- **What you have to do**
Check each line of the material below for "bowl" and copy those where it appears.

- **Data provided**
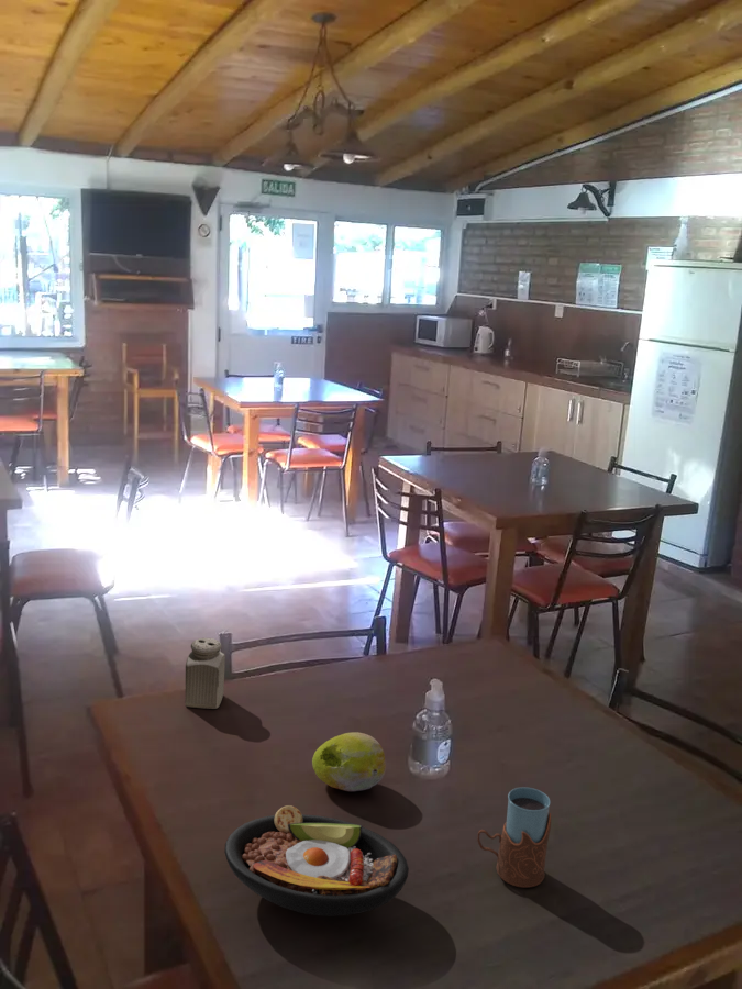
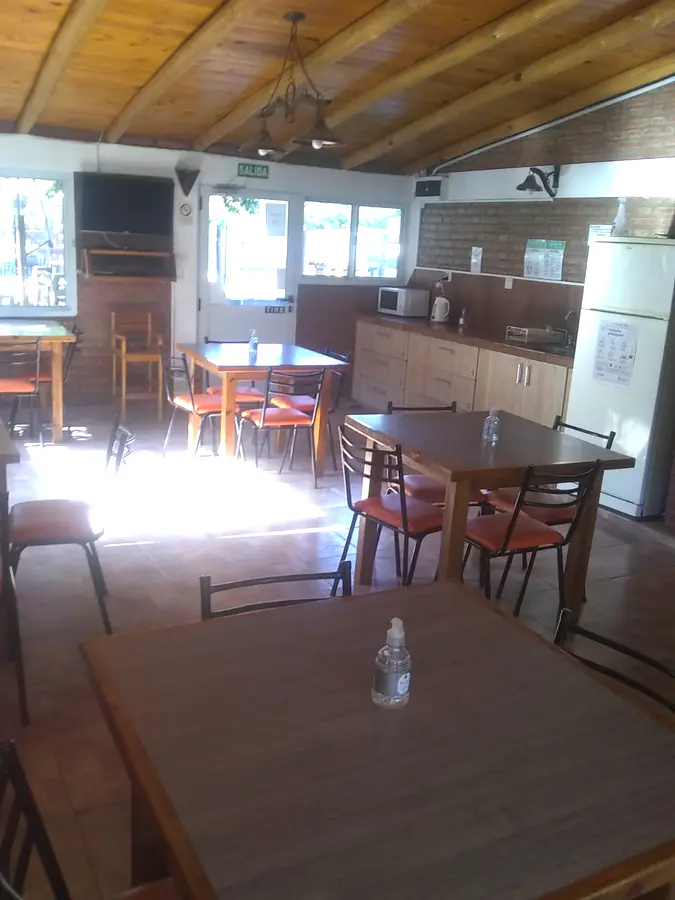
- salt shaker [184,637,226,710]
- drinking glass [476,786,552,889]
- fruit [311,731,387,792]
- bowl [223,804,410,918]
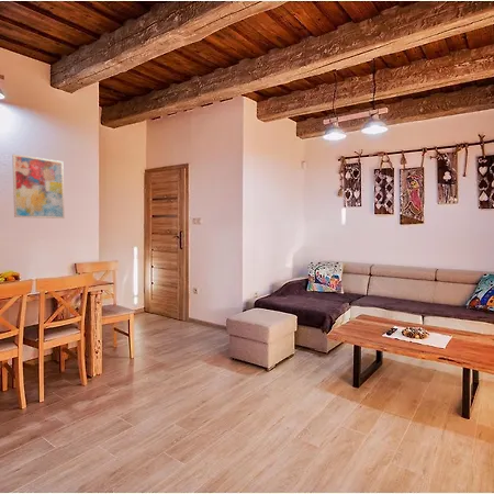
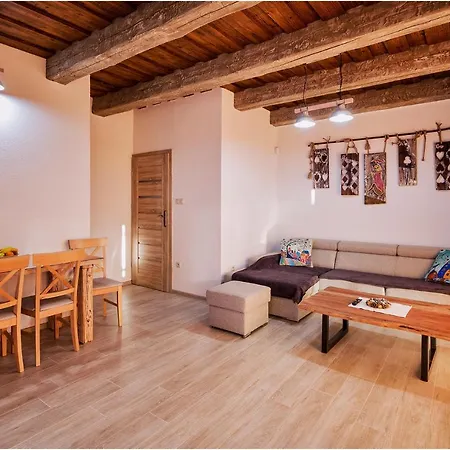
- wall art [11,153,66,220]
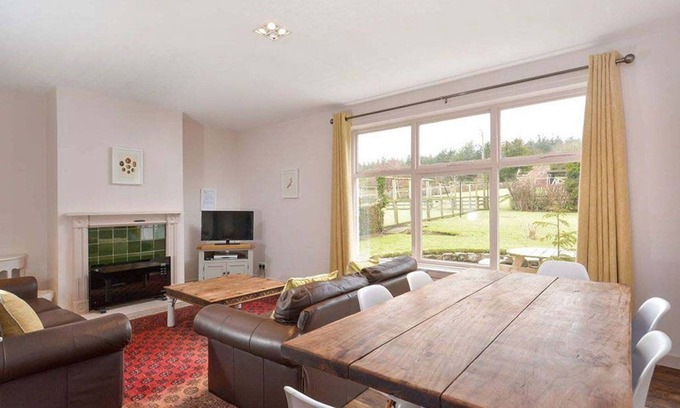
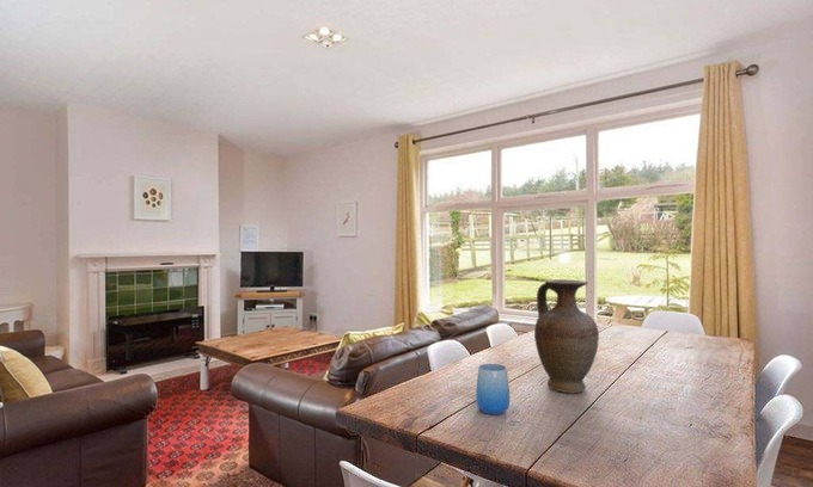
+ cup [475,363,512,415]
+ vase [533,278,600,395]
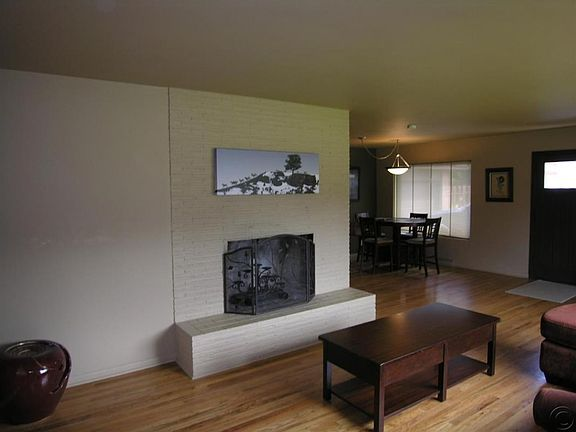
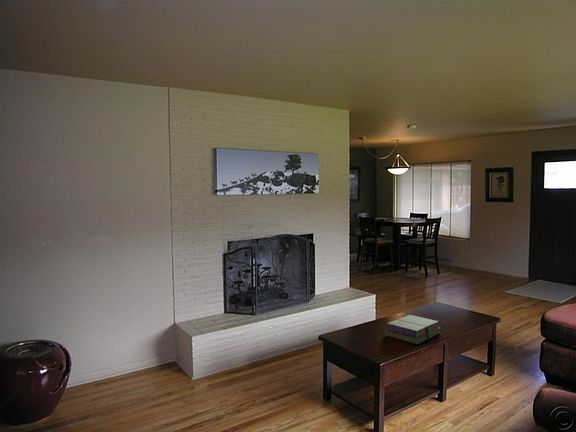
+ stack of books [383,314,441,345]
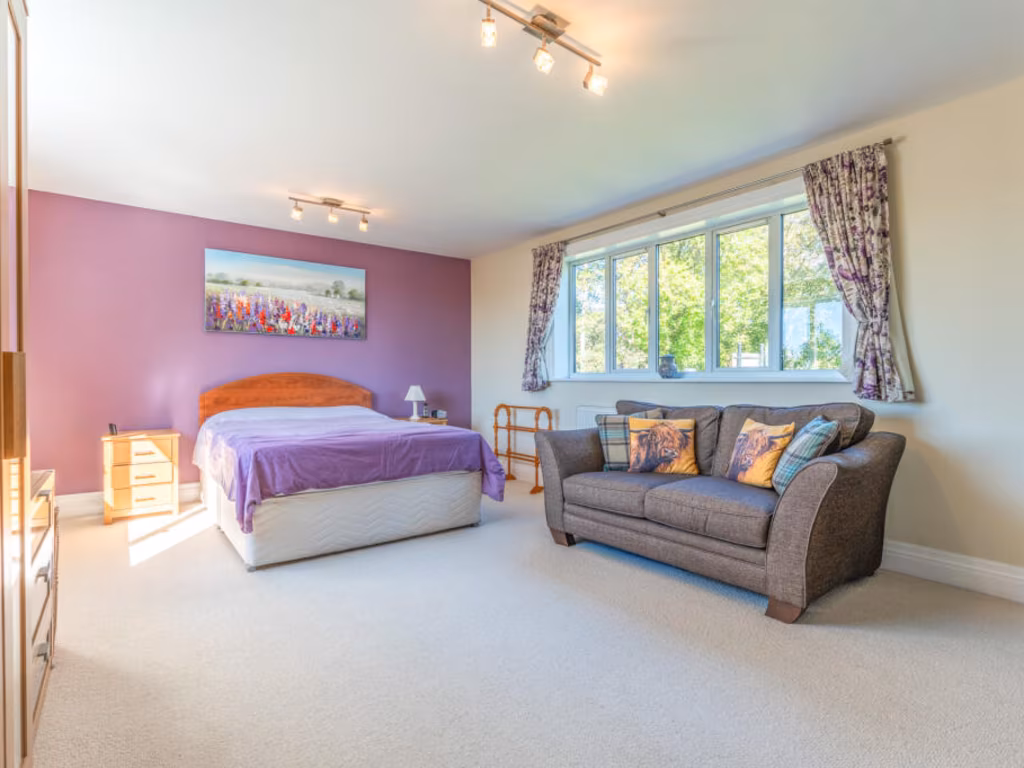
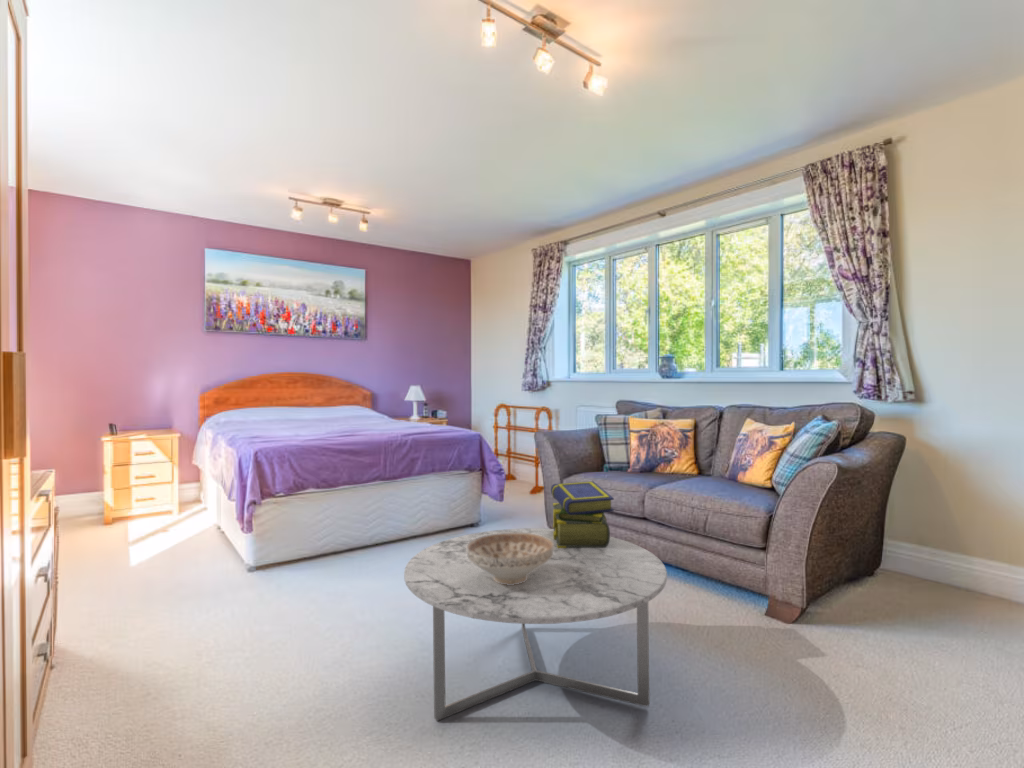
+ stack of books [550,480,615,548]
+ coffee table [403,527,668,722]
+ decorative bowl [467,533,554,585]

- **Answer section**
- bowl [223,804,410,918]
+ decorative bowl [467,533,554,585]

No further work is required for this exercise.